Some of our call topics specifically challenge applicants to develop outputs or results that may be used to inform regulatory decision-making. For instance, the AMYPAD project  investigated how best to integrate the Centiloid method for quantitatively comparing amyloid-PET scans – imaging techniques that are a non-invasive way of diagnosing people with Alzheimer’s – into the clinical routine. The consortium generated evidence that the method could be used to measure the amount of amyloid in the brains of subjects with Alzheimer’s disease in clinical trials. These findings were consolidated into a Biomarker Qualification Opinion document, submitted to the EMA in September 2022. The team received a positive assessment from the EMA and the document is now available for public review on the EMA website.

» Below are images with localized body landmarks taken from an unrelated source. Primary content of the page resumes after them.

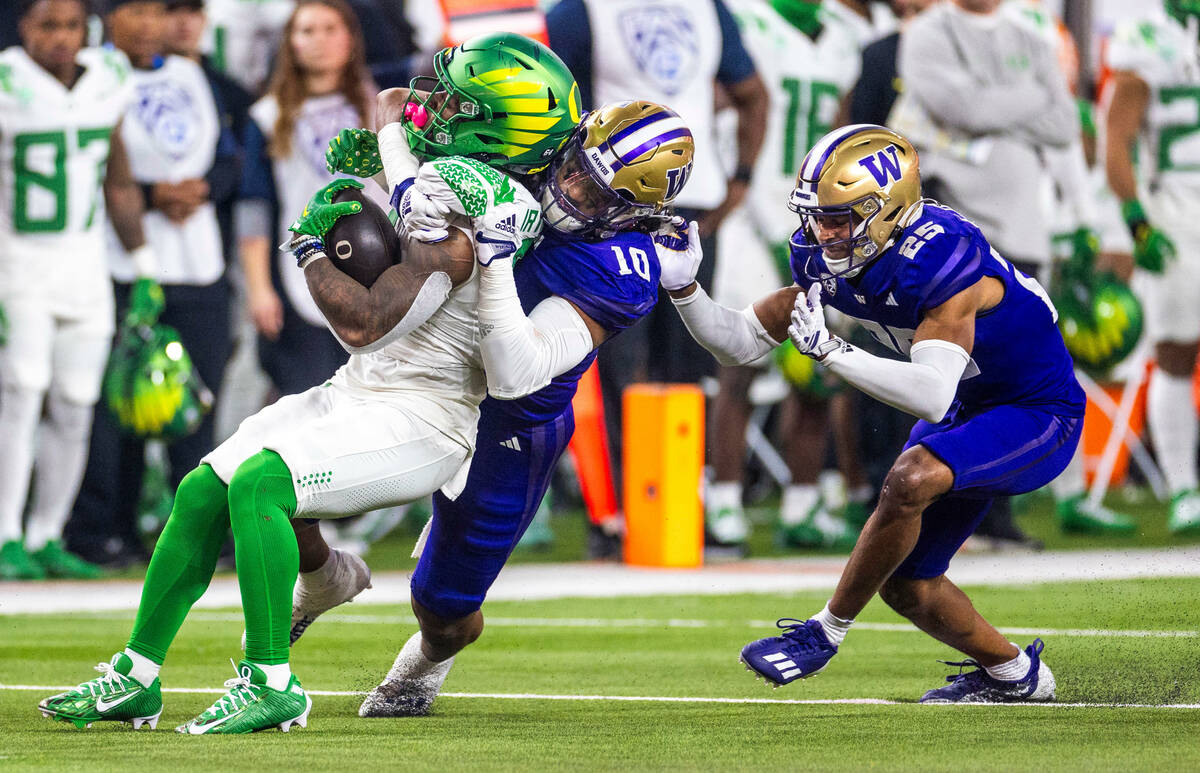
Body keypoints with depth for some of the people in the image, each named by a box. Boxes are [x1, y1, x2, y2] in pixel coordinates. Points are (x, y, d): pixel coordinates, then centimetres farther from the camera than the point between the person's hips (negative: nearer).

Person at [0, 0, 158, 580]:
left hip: (85, 269, 5)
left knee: (73, 411, 3)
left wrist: (144, 269, 15)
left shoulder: (106, 82, 5)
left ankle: (47, 539, 14)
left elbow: (119, 185, 16)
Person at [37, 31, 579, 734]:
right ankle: (136, 679, 13)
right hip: (359, 395, 10)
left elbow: (364, 323, -27)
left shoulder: (455, 222, -25)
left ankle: (271, 683, -23)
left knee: (257, 482, -30)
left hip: (417, 422, -10)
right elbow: (397, 104, 29)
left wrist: (310, 245, -13)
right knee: (203, 491, 6)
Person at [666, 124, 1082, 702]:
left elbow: (933, 397, -43)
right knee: (906, 587, 6)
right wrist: (681, 288, -19)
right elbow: (741, 343, -2)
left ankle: (826, 630, -15)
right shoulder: (824, 259, -9)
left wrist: (829, 349, -46)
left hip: (1039, 415, -9)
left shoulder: (941, 260, -33)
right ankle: (1015, 675, 30)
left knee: (909, 480, -32)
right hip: (966, 412, 9)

As another example, the new IHI project HEU-EFS is developing a harmonised approach for early feasibility studies (EFS) for medical devices. These studies constitute a crucial phase in the journey towards device approval, enabling early insights on potentially breakthrough innovations that address patient needs – but the EU does not have any approved procedures in place on how to carry out these types of studies. If the EU has a common, approved framework for carrying out these tests, this will increase the usage of EFS in the EU, boost efficiency in the regulatory process and ensure that patients get access to innovative technologies.

For other projects, engaging with regulators may not be a core component of the project however it’s always important to be aware of the regulatory landscape that your new innovation will exist in. Projects should always ensure that outcomes are on the right track to gain regulatory acceptance or contribute to regulatory science.

We’ve prepared a guidance document to raise awareness amongst applicants and project consortia about the regulatory aspects that should be considered when preparing a proposal as well as over the lifetime of the project. It also outlines how you can engage with regulatory authorities to maximise the results of your IHI research project, using existing opportunities for regulatory support services and processes with a focus on the European Medicines Agency and the US Food and Drug Administration in particular.